Spotify has several variables to quantify music. I will use two features - danceability and valence from the most popular music group of all time - The Beatles. Danceability describes how suitable a track is for dancing based on a combination of musical elements including tempo, rhythm stability, beat strength, and overall regularity. Tracks with high valence sound more positive (e.g. happy, cheerful, euphoric), while tracks with low valence sound more negative (e.g. sad, depressed, angry). I want to test the hypotheses that the correlations between the pairwise set of variables is 0 and provide an 90% confidence interval.
# spotify developer credentials
Sys.setenv(SPOTIFY_CLIENT_ID = "f4b7863fa1504190b0d49939fc31a05f")
Sys.setenv(SPOTIFY_CLIENT_SECRET = "db2c21e185404604a02a5b8d683a6c03")
access_token <- get_spotify_access_token()
# pull audio features on the beatles
beatles <- get_artist_audio_features('the beatles')
# selected variables of choice
danceability <- as.data.frame(beatles$danceability)
valence <- as.data.frame(beatles$valence)

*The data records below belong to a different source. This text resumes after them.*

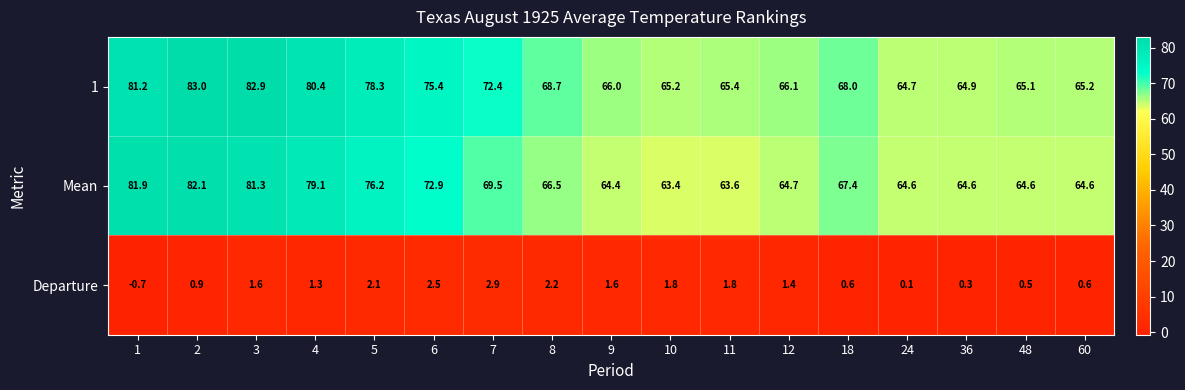

What is the difference between the 1 values at 48 and 12?

1.0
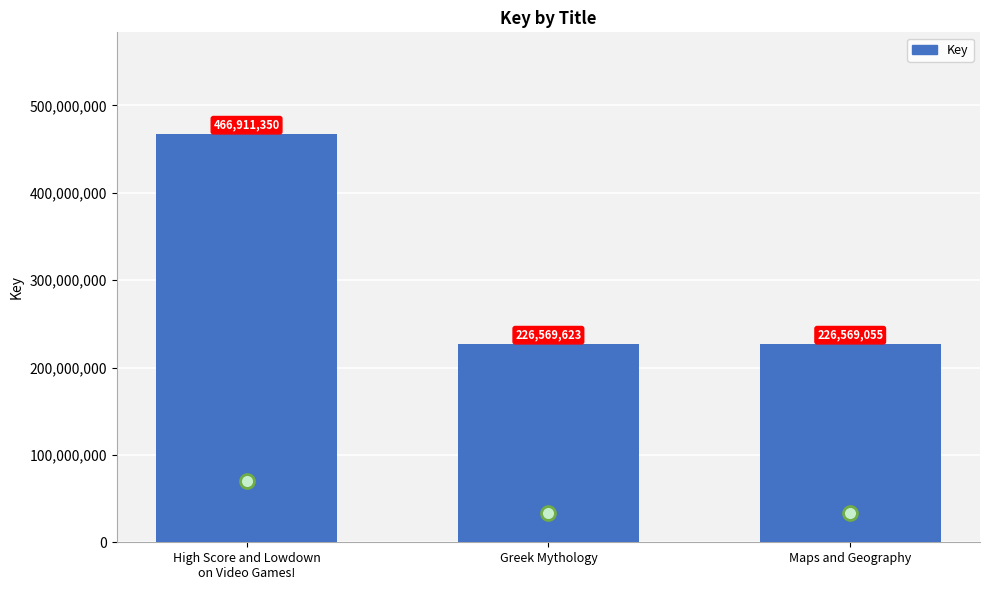

What is the average value?

306683343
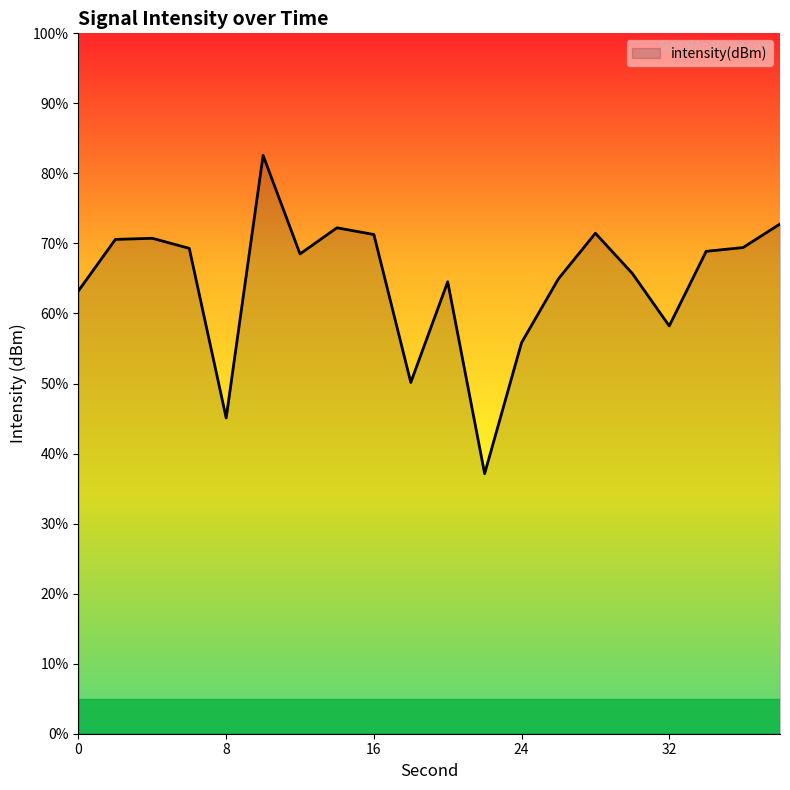

True or false: the data has more than 1 interior local peaks.

True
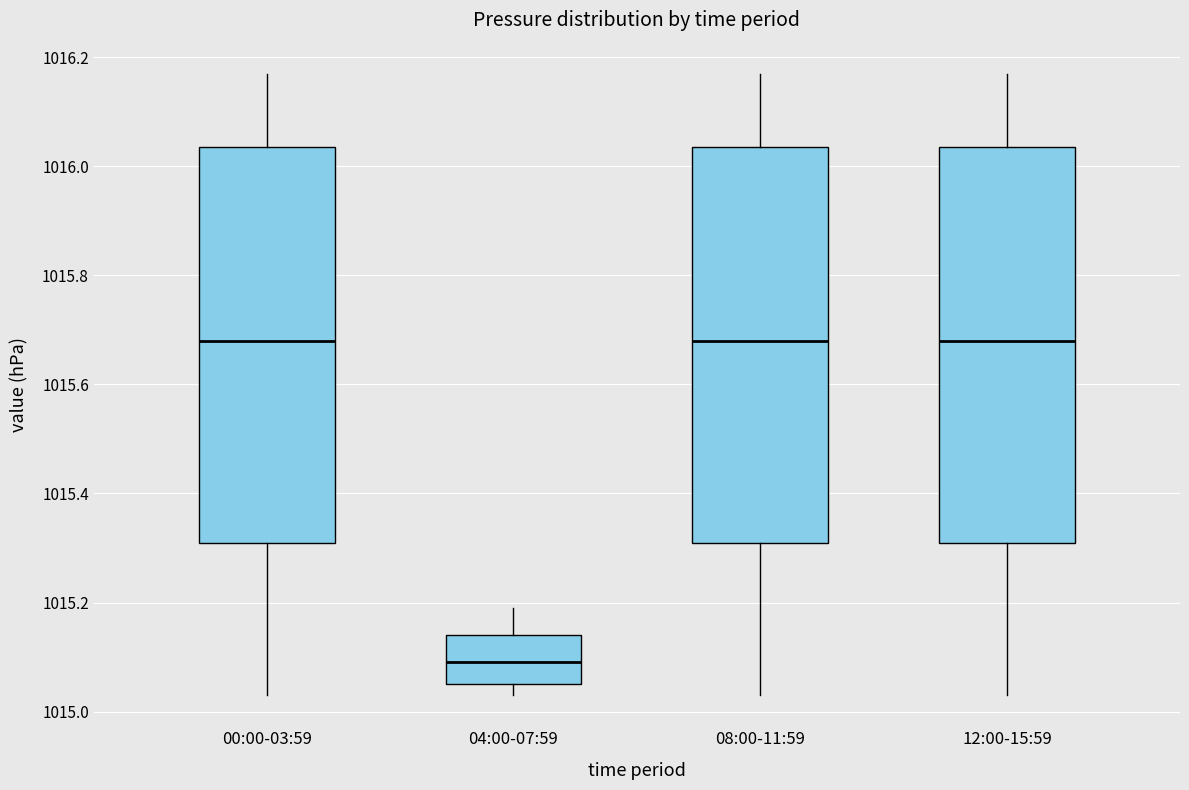

Reading left to right, read every box against the y-axis: the position of its median line, the range the box covers, and the ends of its whiskers. The values are not printed on the chart, so give them approximately, as read against the axis.

00:00-03:59: median 1015.68, box 1015.32 to 1016.04, whiskers 1015.04 to 1016.18
04:00-07:59: median 1015.10, box 1015.06 to 1015.14, whiskers 1015.04 to 1015.20
08:00-11:59: median 1015.68, box 1015.32 to 1016.04, whiskers 1015.04 to 1016.18
12:00-15:59: median 1015.68, box 1015.32 to 1016.04, whiskers 1015.04 to 1016.18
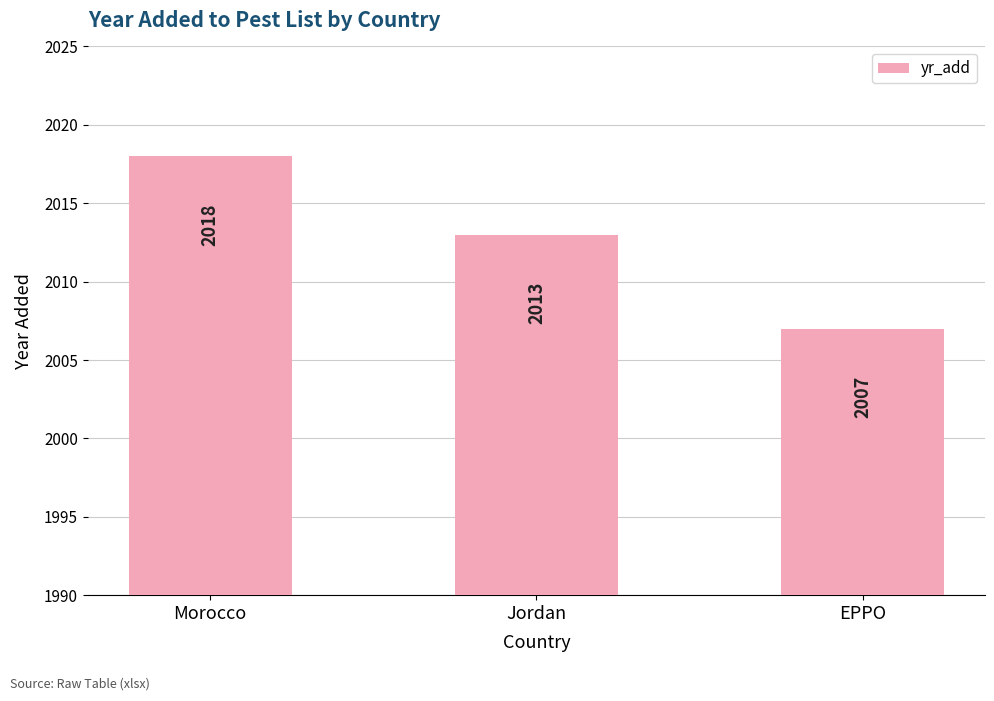

What is the maximum value shown in the chart?

2018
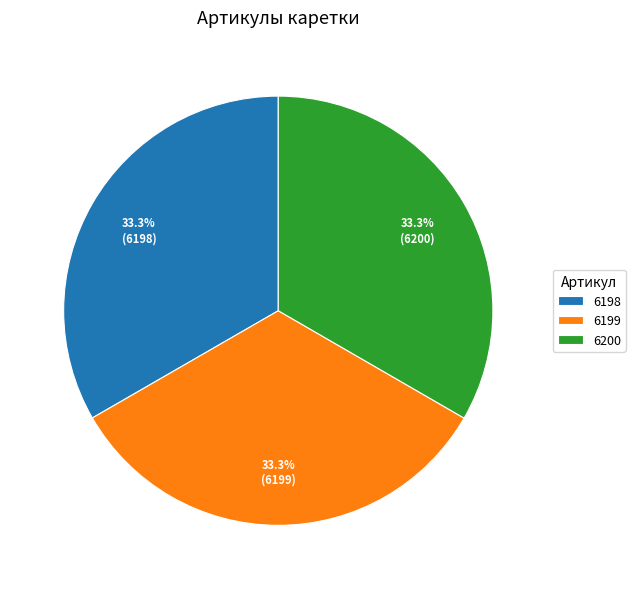

Does any single category account for the majority?

No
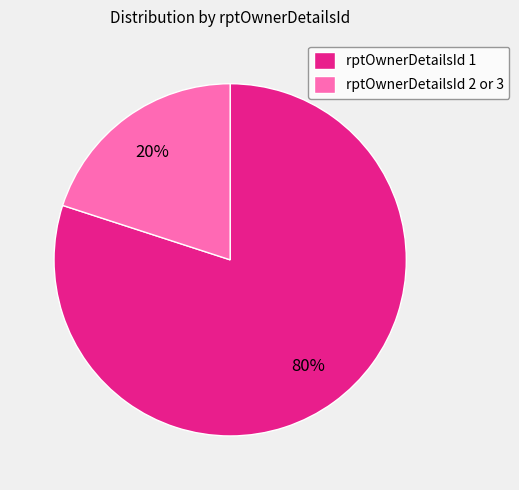

Approximately how many times larger is the value at rptOwnerDetailsId 1 compared to rptOwnerDetailsId 2 or 3?

4.0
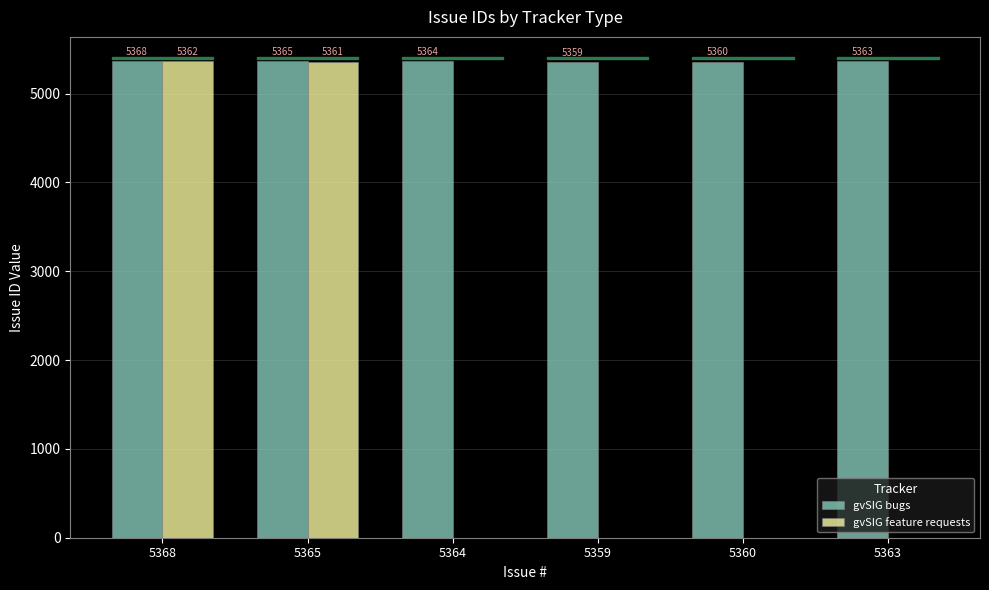

How many data points does each series have?

6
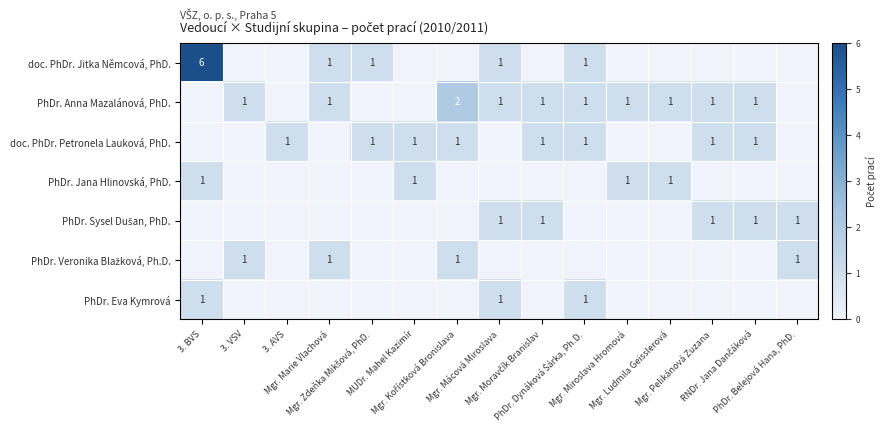

Which has a higher value, Mgr. Ludmila Geisslerová or Mgr. Moravčík Branislav?

Mgr. Ludmila Geisslerová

data <- cbind(danceability, valence)
Preliminary test to check the test assumptions - Is the covariation linear? Yes, form the plot below, the relationship is linear. The p-value of the pair is 1.912e-06
, which is more than the significance level alpha = 0.05. We can conclude that danceability and valence are not significantly correlated with a correlation coefficient of 0.3912615
.
fit <- lm(danceability ~ valence, data = beatles)
par(mar=c(1,1,1,1))
plot(data, main = "danceability vs valence")
abline(fit)
summary(fit)
##
## Call:
## lm(formula = danceability ~ valence, data = beatles)
##
## Residuals:
## Min 1Q Median 3Q Max
## -0.36885 -0.09990 0.00224 0.10957 0.30770
##
## Coefficients:
## Estimate Std. Error t value Pr(>|t|)
## (Intercept) 0.35917 0.03436 10.453 < 2e-16 ***
## valence 0.27467 0.05519 4.976 1.91e-06 ***
## ---
## Signif. codes: 0 '***' 0.001 '**' 0.01 '*' 0.05 '.' 0.1 ' ' 1
##
## Residual standard error: 0.1449 on 137 degrees of freedom
## Multiple R-squared: 0.1531, Adjusted R-squared: 0.1469
## F-statistic: 24.76 on 1 and 137 DF, p-value: 1.912e-06